Why sets, and why do they have to be non-empty?

How can an empty language have structures at all?

Answer 1

Logic statements are meant to be about objects. What objects? Well, that's what a structure determines. But, in general, it's about some objects ... a 'bunch of' objects. So, a set works pretty darn well for that.

Why non-empty? First, in free logics the domain can actually be empty. But, you're right, we typically require the domain to be non-empty, i.e. be a non-empty set. This has some important practical consequences. For one, it makes many proof systems work. For another, you can infer $\exists x \ \varphi(x)$ from $\forall x \ \varphi(x)$. and finally, it is a pretty innocuous assumption to assume that your domain is non-empty. So, high benefit and low cost to assuming your domain is non-empty.

Finally, how does this the assumption of a non-empty domain square with an empty language? Indeed, how can we talk about anything at all with an empty language? Well, the first thing to note is that having an empty language does not mean that you don't have any symbols to work with at all. Indeed, the purely logical operators, like $\land$, $\neg$, and $\forall$ are always part of your language. It's just that there are non non-logical symbols, like $P$ or $a$.

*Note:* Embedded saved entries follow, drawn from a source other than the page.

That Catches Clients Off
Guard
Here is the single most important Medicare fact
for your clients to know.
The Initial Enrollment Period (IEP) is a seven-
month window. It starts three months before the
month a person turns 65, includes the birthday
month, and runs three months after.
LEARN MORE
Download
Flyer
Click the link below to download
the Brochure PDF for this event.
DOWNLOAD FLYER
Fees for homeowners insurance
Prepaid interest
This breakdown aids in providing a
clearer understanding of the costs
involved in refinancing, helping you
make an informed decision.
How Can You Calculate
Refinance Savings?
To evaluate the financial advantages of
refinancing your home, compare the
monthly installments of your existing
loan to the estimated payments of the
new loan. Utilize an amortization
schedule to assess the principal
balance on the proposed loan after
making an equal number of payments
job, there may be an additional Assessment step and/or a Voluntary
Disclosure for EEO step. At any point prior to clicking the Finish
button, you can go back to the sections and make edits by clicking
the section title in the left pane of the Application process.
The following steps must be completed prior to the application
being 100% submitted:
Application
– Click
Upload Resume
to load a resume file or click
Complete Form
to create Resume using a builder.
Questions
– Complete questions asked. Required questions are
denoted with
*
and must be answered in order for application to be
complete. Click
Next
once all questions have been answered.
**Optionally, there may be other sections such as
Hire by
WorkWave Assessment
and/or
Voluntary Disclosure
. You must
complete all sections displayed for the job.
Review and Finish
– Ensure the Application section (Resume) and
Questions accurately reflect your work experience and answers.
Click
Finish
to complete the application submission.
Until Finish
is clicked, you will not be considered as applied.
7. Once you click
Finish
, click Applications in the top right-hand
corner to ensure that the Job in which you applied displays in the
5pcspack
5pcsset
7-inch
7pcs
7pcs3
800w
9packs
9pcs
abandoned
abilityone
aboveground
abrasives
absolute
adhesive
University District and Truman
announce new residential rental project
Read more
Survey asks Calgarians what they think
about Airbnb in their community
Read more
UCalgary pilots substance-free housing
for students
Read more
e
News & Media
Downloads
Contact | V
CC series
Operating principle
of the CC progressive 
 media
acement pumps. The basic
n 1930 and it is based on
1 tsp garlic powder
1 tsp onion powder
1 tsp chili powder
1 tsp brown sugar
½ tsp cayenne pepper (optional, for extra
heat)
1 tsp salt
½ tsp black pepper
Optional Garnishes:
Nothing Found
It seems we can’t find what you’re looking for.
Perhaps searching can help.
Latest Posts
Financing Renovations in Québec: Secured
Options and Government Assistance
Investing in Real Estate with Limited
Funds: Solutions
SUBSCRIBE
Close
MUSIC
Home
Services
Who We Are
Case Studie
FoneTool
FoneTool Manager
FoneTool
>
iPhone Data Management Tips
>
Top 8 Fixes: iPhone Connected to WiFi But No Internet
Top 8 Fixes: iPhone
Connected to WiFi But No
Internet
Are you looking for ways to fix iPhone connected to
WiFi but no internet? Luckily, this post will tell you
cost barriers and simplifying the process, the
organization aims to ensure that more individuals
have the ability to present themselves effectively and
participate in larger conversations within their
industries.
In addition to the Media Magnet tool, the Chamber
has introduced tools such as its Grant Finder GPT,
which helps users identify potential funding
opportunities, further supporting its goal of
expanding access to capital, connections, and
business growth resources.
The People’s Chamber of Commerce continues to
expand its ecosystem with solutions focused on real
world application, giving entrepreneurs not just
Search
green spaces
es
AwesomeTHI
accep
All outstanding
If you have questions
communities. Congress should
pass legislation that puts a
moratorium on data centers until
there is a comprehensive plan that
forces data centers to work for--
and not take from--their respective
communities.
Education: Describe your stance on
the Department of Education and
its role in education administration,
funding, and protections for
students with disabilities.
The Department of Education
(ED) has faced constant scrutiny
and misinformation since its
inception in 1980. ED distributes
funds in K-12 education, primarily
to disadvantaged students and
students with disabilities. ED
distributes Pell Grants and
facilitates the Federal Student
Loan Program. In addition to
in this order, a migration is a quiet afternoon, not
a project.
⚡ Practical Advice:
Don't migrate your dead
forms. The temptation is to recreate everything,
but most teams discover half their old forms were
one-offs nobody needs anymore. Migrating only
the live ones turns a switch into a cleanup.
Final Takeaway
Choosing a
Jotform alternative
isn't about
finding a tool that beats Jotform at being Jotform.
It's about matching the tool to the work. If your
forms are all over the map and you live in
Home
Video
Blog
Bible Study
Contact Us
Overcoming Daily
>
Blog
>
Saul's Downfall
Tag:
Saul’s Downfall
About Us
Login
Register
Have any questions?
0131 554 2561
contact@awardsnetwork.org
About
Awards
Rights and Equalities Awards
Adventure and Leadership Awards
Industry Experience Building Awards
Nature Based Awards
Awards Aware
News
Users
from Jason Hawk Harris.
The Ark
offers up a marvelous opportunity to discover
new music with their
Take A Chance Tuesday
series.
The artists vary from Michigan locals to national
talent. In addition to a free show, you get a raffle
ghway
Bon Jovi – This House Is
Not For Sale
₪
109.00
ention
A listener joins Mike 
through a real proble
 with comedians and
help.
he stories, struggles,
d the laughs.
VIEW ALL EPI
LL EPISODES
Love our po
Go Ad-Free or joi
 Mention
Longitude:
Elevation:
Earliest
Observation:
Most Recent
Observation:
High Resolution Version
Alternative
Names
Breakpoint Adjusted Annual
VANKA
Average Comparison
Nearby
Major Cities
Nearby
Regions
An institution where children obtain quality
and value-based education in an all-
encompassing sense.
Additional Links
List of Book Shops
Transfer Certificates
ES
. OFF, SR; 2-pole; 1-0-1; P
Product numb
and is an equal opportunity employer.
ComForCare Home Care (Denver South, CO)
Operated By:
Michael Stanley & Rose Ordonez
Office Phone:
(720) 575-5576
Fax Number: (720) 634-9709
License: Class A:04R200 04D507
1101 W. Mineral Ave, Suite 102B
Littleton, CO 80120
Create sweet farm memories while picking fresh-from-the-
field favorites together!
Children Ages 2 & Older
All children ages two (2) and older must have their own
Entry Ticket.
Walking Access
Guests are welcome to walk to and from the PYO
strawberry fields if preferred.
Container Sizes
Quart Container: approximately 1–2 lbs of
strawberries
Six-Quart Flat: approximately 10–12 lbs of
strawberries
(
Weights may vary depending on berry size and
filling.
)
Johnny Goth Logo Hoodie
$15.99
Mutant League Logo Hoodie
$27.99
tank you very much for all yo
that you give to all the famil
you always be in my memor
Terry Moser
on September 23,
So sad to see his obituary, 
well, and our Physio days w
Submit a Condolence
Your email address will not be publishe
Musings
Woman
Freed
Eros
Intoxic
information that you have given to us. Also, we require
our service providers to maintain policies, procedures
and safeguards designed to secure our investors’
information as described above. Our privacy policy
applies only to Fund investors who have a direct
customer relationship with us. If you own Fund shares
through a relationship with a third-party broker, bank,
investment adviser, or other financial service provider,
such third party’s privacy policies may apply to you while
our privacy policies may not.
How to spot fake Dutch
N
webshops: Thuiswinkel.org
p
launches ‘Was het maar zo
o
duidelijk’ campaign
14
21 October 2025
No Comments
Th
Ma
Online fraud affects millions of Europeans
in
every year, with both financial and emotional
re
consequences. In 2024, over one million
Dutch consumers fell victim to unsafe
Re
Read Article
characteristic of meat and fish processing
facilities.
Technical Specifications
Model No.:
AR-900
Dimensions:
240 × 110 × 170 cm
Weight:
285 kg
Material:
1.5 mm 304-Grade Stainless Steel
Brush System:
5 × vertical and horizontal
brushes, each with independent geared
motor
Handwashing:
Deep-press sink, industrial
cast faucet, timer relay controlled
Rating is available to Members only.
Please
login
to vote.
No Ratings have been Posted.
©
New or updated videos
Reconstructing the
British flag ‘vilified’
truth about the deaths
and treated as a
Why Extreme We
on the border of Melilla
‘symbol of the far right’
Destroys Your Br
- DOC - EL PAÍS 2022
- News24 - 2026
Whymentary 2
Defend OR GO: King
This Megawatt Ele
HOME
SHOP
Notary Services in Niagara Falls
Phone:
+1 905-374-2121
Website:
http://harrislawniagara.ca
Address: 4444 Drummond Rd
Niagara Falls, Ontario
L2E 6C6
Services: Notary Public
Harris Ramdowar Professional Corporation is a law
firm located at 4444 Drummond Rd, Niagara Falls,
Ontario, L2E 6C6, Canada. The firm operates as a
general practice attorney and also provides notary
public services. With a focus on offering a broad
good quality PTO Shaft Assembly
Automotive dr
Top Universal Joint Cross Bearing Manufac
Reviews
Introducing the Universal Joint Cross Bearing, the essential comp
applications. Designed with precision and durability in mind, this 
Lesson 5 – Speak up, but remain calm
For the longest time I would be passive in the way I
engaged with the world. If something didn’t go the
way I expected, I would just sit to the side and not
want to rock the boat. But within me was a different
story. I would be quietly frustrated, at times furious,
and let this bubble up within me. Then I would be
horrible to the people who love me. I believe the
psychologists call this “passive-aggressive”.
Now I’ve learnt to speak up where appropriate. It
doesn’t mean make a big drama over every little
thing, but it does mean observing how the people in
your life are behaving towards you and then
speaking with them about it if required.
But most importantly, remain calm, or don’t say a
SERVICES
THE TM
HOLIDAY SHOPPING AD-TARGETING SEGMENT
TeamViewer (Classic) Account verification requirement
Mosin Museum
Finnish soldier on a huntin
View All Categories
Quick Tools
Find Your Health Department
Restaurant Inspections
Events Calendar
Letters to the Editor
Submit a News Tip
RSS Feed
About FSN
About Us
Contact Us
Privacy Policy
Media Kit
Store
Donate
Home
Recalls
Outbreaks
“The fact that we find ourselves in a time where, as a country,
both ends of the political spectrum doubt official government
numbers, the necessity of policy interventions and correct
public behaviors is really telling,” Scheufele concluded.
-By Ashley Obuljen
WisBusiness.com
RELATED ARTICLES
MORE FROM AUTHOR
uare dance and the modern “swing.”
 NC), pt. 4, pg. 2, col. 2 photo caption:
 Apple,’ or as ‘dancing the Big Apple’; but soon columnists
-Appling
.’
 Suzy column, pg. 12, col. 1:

In fact, we always have variables as part of predicate logic, and we would like them to have somethng to refer to, and a non-empty domian helps us to do so.

Also, remember that there is the $=$ (identity) predicate as part of the logical language as well. And, using that predicate, we can create statements to force the domain to contain certain specific number of objects, such as 'at least two', 'at most six', or 'either exactly four or exactly thirteen'. So, even with an empty language we can already force our domain to be a certain way.